▶ _Task directions_: Output the entries below as a Markdown table with the columns Row and Line, starting at the first line and stopping after the line that contains "structured as legitimate new loans rather". Number the rows, and leave out blank lines.

---+---

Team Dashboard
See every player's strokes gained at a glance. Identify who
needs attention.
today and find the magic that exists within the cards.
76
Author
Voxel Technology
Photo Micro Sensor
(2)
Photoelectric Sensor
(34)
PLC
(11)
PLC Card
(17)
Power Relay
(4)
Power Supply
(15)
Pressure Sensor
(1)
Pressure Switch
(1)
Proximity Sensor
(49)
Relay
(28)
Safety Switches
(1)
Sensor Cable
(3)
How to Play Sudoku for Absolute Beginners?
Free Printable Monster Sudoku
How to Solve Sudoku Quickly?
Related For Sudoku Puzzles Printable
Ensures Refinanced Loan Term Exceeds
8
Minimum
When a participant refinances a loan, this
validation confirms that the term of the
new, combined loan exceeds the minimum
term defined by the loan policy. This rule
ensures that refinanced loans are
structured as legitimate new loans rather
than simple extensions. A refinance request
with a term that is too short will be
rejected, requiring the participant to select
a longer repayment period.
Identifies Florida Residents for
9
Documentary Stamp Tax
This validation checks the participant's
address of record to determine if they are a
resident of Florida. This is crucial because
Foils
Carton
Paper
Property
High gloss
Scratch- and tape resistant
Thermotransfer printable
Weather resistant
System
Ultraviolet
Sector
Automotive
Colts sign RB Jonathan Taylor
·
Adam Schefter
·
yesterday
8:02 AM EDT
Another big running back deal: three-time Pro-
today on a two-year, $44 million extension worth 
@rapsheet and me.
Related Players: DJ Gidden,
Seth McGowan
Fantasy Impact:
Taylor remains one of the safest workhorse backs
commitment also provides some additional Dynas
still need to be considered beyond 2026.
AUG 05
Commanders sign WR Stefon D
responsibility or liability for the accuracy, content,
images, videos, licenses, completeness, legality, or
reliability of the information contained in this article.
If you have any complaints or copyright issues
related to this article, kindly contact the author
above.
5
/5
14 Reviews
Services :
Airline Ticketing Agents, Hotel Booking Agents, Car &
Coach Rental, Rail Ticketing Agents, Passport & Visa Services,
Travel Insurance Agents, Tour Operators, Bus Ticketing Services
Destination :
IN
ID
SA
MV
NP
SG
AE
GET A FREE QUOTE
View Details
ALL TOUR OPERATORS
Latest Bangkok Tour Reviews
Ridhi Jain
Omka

---+---

▶ _Finished exercise_:
| Row | Line |
|---|---|
| 1 | Team Dashboard |
| 2 | See every player's strokes gained at a glance. Identify who |
| 3 | needs attention. |
| 4 | today and find the magic that exists within the cards. |
| 5 | 76 |
| 6 | Author |
| 7 | Voxel Technology |
| 8 | Photo Micro Sensor |
| 9 | (2) |
| 10 | Photoelectric Sensor |
| 11 | (34) |
| 12 | PLC |
| 13 | (11) |
| 14 | PLC Card |
| 15 | (17) |
| 16 | Power Relay |
| 17 | (4) |
| 18 | Power Supply |
| 19 | (15) |
| 20 | Pressure Sensor |
| 21 | (1) |
| 22 | Pressure Switch |
| 23 | (1) |
| 24 | Proximity Sensor |
| 25 | (49) |
| 26 | Relay |
| 27 | (28) |
| 28 | Safety Switches |
| 29 | (1) |
| 30 | Sensor Cable |
| 31 | (3) |
| 32 | How to Play Sudoku for Absolute Beginners? |
| 33 | Free Printable Monster Sudoku |
| 34 | How to Solve Sudoku Quickly? |
| 35 | Related For Sudoku Puzzles Printable |
| 36 | Ensures Refinanced Loan Term Exceeds |
| 37 | 8 |
| 38 | Minimum |
| 39 | When a participant refinances a loan, this |
| 40 | validation confirms that the term of the |
| 41 | new, combined loan exceeds the minimum |
| 42 | term defined by the loan policy. This rule |
| 43 | ensures that refinanced loans are |
| 44 | structured as legitimate new loans rather |